____ EXTRACTED INFORMATION

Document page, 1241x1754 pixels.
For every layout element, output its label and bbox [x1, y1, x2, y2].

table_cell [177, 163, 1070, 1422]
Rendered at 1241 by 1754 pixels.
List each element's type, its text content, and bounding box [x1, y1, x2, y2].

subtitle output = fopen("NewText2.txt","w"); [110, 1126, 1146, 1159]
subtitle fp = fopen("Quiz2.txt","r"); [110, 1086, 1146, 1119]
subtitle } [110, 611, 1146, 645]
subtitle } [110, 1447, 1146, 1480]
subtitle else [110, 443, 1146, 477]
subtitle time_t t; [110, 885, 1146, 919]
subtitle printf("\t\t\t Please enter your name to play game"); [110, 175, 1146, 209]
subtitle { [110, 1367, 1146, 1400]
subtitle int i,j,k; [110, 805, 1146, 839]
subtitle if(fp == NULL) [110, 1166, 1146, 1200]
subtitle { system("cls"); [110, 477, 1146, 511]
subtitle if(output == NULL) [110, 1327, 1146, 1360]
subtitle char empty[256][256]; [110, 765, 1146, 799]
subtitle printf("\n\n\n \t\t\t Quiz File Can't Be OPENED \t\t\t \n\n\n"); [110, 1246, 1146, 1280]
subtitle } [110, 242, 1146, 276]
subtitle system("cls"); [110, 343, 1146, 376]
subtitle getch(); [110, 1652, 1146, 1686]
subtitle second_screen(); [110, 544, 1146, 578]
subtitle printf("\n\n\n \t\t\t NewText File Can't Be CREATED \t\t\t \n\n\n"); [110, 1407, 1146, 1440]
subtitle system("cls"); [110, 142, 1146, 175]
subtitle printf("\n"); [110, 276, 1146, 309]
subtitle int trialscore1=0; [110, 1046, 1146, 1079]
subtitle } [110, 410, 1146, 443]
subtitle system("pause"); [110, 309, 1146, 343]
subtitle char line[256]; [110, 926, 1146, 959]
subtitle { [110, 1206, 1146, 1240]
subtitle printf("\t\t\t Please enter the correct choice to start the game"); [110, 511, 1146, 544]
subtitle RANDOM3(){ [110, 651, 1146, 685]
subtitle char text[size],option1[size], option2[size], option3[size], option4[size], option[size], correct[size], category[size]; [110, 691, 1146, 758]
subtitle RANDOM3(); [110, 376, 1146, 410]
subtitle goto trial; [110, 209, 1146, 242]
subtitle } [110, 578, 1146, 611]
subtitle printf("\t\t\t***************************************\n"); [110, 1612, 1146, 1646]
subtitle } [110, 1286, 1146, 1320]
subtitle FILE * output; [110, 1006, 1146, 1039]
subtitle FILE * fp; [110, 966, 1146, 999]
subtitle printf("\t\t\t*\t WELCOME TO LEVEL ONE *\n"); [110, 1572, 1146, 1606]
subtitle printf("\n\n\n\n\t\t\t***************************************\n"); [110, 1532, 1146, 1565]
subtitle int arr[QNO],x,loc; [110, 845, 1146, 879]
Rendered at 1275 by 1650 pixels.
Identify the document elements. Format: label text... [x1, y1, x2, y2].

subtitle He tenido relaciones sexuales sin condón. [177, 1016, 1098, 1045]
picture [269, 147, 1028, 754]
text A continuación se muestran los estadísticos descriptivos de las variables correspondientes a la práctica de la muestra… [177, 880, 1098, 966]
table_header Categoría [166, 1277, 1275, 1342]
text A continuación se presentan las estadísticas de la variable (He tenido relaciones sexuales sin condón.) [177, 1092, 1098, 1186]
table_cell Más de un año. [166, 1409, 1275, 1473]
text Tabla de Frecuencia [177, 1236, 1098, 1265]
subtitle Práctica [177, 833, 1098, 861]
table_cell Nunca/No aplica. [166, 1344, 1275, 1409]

________

### [TASK]
Every entry above must appear again in the reply, exactly as it stands.

### [REPLY]
Document page, 1241x1754 pixels.
For every layout element, output its label and bbox [x1, y1, x2, y2].

table_cell [177, 163, 1070, 1422]
Rendered at 1241 by 1754 pixels.
List each element's type, its text content, and bounding box [x1, y1, x2, y2].

subtitle output = fopen("NewText2.txt","w"); [110, 1126, 1146, 1159]
subtitle fp = fopen("Quiz2.txt","r"); [110, 1086, 1146, 1119]
subtitle } [110, 611, 1146, 645]
subtitle } [110, 1447, 1146, 1480]
subtitle else [110, 443, 1146, 477]
subtitle time_t t; [110, 885, 1146, 919]
subtitle printf("\t\t\t Please enter your name to play game"); [110, 175, 1146, 209]
subtitle { [110, 1367, 1146, 1400]
subtitle int i,j,k; [110, 805, 1146, 839]
subtitle if(fp == NULL) [110, 1166, 1146, 1200]
subtitle { system("cls"); [110, 477, 1146, 511]
subtitle if(output == NULL) [110, 1327, 1146, 1360]
subtitle char empty[256][256]; [110, 765, 1146, 799]
subtitle printf("\n\n\n \t\t\t Quiz File Can't Be OPENED \t\t\t \n\n\n"); [110, 1246, 1146, 1280]
subtitle } [110, 242, 1146, 276]
subtitle system("cls"); [110, 343, 1146, 376]
subtitle getch(); [110, 1652, 1146, 1686]
subtitle second_screen(); [110, 544, 1146, 578]
subtitle printf("\n\n\n \t\t\t NewText File Can't Be CREATED \t\t\t \n\n\n"); [110, 1407, 1146, 1440]
subtitle system("cls"); [110, 142, 1146, 175]
subtitle printf("\n"); [110, 276, 1146, 309]
subtitle int trialscore1=0; [110, 1046, 1146, 1079]
subtitle } [110, 410, 1146, 443]
subtitle system("pause"); [110, 309, 1146, 343]
subtitle char line[256]; [110, 926, 1146, 959]
subtitle { [110, 1206, 1146, 1240]
subtitle printf("\t\t\t Please enter the correct choice to start the game"); [110, 511, 1146, 544]
subtitle RANDOM3(){ [110, 651, 1146, 685]
subtitle char text[size],option1[size], option2[size], option3[size], option4[size], option[size], correct[size], category[size]; [110, 691, 1146, 758]
subtitle RANDOM3(); [110, 376, 1146, 410]
subtitle goto trial; [110, 209, 1146, 242]
subtitle } [110, 578, 1146, 611]
subtitle printf("\t\t\t***************************************\n"); [110, 1612, 1146, 1646]
subtitle } [110, 1286, 1146, 1320]
subtitle FILE * output; [110, 1006, 1146, 1039]
subtitle FILE * fp; [110, 966, 1146, 999]
subtitle printf("\t\t\t*\t WELCOME TO LEVEL ONE *\n"); [110, 1572, 1146, 1606]
subtitle printf("\n\n\n\n\t\t\t***************************************\n"); [110, 1532, 1146, 1565]
subtitle int arr[QNO],x,loc; [110, 845, 1146, 879]
Rendered at 1275 by 1650 pixels.
Identify the document elements. Format: label text... [x1, y1, x2, y2].

subtitle He tenido relaciones sexuales sin condón. [177, 1016, 1098, 1045]
picture [269, 147, 1028, 754]
text A continuación se muestran los estadísticos descriptivos de las variables correspondientes a la práctica de la muestra… [177, 880, 1098, 966]
table_header Categoría [166, 1277, 1275, 1342]
text A continuación se presentan las estadísticas de la variable (He tenido relaciones sexuales sin condón.) [177, 1092, 1098, 1186]
table_cell Más de un año. [166, 1409, 1275, 1473]
text Tabla de Frecuencia [177, 1236, 1098, 1265]
subtitle Práctica [177, 833, 1098, 861]
table_cell Nunca/No aplica. [166, 1344, 1275, 1409]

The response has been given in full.